Gyula Bajó (1907–1984) was a Hungarian artist of ceramics and glass. He emigrated to Britain after the Second World War and found employment as a labourer at a Staffordshire pottery firm. He designed tableware in his spare time before leaving in 1953 to join the architect's office of the Co-operative Wholesale Society. He designed glass and ceramic murals for their stores and offices across the country as well as mosaics and stained glass for the Debre Libanos monastery in Ethiopia.

== Biography ==
Bajó was born in Hungary, which was then part of Austria-Hungary, in 1907. He first exhibited his work in Budapest in 1932 and became a Doctor of Arts in 1942. Bajó sought refuge in England after the Second World War and, with fellow emigrant Endre Hevezi, in 1948 found work as a labourer at the Staffordshire pottery company of Booths and Colcloughs. The pair worked together, in their spare time, on the design of Bajó Ware, a modern style of tableware inspired by themes from history.

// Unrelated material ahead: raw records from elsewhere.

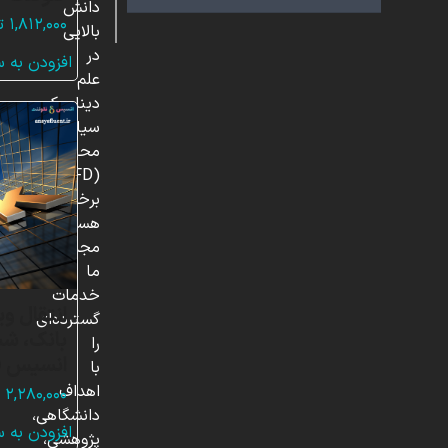
دانش
۱,۸۱۲,۰۰۰
ت
بالایی
در
افزودن به 
علم
دینامیک
سیالات
محاسباتی
(CFD)
برخوردار
هستند.
مجموعه
ما
خدمات
انتقال وی
گسترده‌ای
بانک، شب
را
انسیس ف
با
اهداف
۲,۲۸۰,۰۰۰
ت
دانشگاهی،
افزودن به 
پژوهشی،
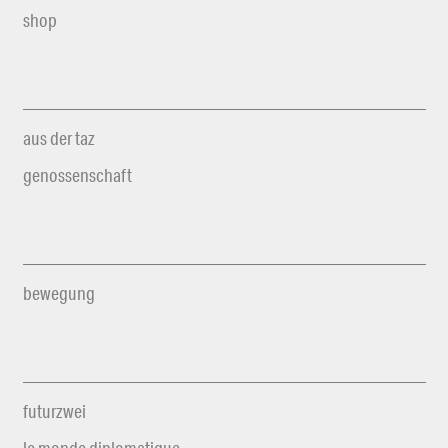
shop
aus der taz
genossenschaft
bewegung
futurzwei
le monde diplomatique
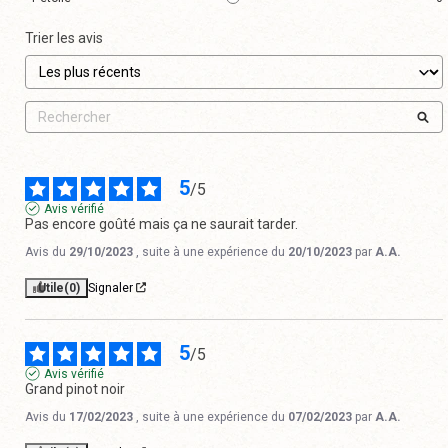
Trier les avis
5
/
5
Avis vérifié
Pas encore goûté mais ça ne saurait tarder.
Avis du
29/10/2023
, suite à une expérience du
20/10/2023
par
A.A.
Utile
(0)
Signaler
5
/
5
Avis vérifié
Grand pinot noir
Avis du
17/02/2023
, suite à une expérience du
07/02/2023
par
A.A.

Bajó and Hevezi left the pottery in 1953 with Bajó joining the London-based architect's office of the Co-operative Wholesale Society, which runs stores across the country. Bajó specialised in ceramic art and produced a series of tiled murals for the Co-op.

The first Co-op ceramic tile mural, a 2-storey hand painted installation at Guildford, completed in 1956, has been attributed to Bajó. He afterwards (1956–57) created seven hand-painted panels for the catering department of the Co-op's Stratford administration centre, featuring tableware similar to his earlier work at Booths and Colcloughs. The mural at the Stevenage shop was completed in 1958 and a similar mural at the Stratford administration centre (completed 1961) was also likely by Bajó. Bajó completed a mural with Hevezi for the Ipswich Co-op store in 1963. The Ipswich and Stevenage are two of the four surviving Co-op murals, the others being the Co-op Mosaic at Hull by Alan Boyson and a mural at Scunthorpe by Derek W. Brown. Both of the surviving Bajó murals have been granted statutory protection as grade II listed buildings.

Bajó also collaborated with Hevezi to complete a glass mosaic mural for the Greek tourist office on Regent Street in London and a number of mosaics and stained-glass windows for the Debre Libanos monastery in Ethiopia. Bajó died in 1984.